■ The problem ■
Below, find each line holding "linejoin" and state how many there are, using the number alone.
- - - - -
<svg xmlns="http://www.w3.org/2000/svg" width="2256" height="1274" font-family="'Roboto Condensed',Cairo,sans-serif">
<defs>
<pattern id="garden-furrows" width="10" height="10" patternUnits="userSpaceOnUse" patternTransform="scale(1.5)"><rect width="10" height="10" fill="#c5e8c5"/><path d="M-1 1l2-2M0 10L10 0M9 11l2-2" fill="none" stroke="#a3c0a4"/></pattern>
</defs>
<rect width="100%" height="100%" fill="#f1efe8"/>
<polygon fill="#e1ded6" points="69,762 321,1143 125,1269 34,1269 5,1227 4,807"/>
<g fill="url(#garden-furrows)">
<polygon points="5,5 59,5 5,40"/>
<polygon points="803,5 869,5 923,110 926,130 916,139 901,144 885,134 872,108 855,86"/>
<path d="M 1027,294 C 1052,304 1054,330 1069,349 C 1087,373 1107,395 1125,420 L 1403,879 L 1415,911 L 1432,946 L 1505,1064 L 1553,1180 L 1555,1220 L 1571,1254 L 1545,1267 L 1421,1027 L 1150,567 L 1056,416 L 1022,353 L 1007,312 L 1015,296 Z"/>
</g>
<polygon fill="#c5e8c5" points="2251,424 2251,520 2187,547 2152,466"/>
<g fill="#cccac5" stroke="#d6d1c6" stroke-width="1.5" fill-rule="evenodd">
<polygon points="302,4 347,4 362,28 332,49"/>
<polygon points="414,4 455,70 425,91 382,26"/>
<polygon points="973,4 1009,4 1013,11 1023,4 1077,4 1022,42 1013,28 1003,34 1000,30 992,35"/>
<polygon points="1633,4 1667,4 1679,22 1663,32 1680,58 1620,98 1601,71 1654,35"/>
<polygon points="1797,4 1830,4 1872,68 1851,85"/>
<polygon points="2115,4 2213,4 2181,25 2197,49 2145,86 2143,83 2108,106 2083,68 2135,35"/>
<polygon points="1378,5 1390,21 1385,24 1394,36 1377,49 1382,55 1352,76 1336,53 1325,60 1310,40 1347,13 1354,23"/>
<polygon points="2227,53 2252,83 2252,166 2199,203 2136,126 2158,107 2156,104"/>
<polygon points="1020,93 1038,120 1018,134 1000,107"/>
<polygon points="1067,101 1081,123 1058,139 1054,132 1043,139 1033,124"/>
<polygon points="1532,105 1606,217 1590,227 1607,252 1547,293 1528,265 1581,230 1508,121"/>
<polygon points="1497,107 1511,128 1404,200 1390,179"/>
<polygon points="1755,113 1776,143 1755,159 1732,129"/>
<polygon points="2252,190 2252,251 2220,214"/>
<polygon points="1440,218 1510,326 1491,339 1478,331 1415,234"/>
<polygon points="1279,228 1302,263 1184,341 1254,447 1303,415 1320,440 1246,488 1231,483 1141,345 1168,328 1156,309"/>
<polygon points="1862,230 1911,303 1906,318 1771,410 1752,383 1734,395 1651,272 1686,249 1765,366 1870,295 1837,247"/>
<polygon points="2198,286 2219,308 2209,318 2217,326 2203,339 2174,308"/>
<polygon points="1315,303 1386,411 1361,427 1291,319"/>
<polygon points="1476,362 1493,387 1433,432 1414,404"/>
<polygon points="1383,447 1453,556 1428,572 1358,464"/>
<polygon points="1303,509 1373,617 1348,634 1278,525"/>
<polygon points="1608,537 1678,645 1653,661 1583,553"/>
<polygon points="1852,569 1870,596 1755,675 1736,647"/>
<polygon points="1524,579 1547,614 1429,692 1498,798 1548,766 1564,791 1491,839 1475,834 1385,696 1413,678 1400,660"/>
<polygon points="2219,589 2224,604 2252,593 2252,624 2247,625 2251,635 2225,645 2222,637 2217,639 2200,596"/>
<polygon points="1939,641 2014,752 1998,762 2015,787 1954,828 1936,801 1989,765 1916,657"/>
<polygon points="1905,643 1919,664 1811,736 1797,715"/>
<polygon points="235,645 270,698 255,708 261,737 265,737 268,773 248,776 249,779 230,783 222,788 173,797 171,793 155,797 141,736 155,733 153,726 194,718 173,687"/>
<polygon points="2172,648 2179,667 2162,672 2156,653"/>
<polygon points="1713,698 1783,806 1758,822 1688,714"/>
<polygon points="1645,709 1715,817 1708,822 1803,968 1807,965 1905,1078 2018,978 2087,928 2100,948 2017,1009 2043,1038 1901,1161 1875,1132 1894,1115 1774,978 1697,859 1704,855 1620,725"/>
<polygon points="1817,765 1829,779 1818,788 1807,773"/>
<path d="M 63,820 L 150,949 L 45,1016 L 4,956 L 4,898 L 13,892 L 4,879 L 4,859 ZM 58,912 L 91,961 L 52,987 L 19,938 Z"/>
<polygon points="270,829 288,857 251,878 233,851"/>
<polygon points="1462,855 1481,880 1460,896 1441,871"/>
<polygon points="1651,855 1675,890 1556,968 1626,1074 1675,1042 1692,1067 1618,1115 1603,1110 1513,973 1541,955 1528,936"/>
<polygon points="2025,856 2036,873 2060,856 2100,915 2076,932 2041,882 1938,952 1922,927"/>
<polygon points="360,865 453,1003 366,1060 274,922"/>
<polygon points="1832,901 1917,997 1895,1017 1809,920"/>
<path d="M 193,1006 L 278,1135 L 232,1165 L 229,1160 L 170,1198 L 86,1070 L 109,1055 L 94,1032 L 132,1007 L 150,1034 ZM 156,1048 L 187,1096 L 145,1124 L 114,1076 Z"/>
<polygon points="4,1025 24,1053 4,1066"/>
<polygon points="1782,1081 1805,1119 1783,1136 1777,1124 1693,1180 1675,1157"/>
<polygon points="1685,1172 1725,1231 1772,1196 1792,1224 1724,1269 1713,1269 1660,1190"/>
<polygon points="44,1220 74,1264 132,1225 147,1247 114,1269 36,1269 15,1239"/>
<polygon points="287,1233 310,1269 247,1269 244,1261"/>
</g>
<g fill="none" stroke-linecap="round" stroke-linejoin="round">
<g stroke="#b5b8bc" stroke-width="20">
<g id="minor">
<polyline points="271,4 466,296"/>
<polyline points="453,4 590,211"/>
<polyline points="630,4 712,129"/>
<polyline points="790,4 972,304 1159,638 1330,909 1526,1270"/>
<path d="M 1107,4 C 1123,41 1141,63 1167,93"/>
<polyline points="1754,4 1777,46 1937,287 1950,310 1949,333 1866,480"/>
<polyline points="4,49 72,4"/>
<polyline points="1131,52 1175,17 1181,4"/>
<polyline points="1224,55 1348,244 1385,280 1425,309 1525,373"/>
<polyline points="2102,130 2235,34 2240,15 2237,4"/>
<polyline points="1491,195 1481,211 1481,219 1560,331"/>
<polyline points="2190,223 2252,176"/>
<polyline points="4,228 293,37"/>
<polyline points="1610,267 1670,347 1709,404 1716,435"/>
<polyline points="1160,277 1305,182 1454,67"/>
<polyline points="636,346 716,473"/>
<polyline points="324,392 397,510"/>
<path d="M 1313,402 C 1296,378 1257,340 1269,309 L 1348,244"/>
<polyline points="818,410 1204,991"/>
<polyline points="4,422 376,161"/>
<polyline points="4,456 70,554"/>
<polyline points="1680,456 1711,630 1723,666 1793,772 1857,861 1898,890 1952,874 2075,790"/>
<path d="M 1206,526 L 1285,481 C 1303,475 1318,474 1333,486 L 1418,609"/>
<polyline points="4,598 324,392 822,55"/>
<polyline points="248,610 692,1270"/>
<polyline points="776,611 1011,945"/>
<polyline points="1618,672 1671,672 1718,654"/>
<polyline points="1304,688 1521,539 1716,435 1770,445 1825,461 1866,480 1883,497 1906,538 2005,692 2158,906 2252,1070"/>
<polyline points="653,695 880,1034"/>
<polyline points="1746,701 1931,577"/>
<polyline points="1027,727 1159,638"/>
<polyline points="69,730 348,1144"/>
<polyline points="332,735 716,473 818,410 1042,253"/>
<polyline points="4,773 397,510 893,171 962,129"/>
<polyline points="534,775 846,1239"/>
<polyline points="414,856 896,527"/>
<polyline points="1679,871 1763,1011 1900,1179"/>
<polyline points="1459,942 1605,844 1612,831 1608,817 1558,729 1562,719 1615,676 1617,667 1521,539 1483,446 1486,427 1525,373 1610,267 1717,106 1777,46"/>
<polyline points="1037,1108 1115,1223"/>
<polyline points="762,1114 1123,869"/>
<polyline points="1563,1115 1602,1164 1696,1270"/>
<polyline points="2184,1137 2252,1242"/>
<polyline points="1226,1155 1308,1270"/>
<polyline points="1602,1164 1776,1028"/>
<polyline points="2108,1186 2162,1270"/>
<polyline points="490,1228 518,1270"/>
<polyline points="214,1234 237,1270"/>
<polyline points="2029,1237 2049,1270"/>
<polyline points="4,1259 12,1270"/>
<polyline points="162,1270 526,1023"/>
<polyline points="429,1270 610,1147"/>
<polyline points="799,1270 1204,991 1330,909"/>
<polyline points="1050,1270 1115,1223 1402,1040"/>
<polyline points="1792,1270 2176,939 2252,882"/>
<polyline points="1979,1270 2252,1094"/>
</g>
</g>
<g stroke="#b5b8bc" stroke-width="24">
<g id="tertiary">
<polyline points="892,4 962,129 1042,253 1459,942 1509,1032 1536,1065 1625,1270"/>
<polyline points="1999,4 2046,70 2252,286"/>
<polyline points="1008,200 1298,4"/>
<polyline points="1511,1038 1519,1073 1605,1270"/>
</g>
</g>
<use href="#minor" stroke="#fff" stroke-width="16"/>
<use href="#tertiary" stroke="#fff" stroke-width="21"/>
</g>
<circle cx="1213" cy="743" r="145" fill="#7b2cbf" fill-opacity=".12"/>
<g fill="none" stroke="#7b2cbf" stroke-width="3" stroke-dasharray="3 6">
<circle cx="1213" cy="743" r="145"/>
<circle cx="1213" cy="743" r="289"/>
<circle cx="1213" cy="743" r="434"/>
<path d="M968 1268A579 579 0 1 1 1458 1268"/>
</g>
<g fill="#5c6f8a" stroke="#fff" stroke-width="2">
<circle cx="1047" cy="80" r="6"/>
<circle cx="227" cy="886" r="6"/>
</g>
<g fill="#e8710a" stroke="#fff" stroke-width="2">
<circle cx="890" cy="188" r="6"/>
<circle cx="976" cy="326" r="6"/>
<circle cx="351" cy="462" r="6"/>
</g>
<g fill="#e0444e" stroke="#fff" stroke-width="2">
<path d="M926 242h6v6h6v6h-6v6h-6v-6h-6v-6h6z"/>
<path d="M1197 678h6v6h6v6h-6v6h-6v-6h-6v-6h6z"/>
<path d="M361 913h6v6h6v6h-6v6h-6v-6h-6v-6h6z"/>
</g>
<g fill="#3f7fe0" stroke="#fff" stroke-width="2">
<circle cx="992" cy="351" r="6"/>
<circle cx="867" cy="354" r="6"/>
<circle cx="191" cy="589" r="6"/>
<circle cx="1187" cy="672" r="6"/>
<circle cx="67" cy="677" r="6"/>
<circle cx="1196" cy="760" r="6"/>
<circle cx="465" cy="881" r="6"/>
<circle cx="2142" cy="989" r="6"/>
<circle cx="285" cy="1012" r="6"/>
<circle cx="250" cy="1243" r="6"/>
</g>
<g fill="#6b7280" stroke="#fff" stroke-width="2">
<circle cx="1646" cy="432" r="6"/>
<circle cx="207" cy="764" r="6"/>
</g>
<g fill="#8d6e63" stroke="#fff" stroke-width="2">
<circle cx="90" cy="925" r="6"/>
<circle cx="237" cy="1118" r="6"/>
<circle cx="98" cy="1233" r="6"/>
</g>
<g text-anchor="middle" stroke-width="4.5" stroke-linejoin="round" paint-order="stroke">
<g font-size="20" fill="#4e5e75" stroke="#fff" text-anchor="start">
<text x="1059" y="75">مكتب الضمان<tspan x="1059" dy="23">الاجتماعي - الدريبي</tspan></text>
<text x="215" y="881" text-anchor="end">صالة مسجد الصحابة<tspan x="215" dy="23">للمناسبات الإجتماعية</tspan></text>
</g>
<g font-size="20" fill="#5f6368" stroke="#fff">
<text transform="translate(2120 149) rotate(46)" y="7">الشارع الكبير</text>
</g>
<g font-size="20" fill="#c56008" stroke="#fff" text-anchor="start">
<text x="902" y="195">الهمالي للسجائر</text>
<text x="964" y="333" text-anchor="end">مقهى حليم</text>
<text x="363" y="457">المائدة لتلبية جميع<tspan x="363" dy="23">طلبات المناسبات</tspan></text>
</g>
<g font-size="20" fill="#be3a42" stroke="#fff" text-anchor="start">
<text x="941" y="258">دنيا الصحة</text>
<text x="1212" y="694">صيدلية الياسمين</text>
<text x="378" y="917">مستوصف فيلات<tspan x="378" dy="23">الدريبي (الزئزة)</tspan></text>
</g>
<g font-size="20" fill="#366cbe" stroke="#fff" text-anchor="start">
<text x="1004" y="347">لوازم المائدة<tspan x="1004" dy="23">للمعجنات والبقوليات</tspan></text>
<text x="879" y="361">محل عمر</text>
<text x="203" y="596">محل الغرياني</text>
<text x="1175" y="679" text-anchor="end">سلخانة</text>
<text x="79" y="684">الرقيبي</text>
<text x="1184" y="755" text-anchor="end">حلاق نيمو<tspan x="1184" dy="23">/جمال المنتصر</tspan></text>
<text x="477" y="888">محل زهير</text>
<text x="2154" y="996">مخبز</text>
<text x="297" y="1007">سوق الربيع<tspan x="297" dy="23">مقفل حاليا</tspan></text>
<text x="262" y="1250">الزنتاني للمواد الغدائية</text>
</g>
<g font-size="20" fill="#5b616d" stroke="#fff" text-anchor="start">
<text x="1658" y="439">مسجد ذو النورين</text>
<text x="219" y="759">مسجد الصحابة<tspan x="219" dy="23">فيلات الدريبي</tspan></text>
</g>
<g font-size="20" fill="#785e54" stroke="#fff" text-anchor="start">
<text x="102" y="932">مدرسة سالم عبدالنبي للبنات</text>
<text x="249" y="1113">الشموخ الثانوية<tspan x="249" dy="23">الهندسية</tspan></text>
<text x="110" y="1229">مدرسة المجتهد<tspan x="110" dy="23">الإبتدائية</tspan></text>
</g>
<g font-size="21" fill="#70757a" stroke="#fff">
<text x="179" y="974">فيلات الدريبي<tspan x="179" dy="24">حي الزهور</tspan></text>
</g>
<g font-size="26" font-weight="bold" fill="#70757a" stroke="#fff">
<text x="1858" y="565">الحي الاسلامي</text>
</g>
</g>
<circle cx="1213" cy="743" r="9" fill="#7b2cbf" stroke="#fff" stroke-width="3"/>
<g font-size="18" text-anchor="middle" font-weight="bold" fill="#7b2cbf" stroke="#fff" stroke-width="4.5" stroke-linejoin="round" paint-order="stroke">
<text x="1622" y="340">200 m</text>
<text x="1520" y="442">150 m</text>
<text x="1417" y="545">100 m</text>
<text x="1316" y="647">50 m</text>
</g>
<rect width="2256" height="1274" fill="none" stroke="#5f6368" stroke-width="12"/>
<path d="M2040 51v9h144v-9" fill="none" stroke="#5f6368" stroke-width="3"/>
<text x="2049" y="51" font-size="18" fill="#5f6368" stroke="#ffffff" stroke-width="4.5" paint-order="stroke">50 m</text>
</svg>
- - - - -
■ Task output ■
3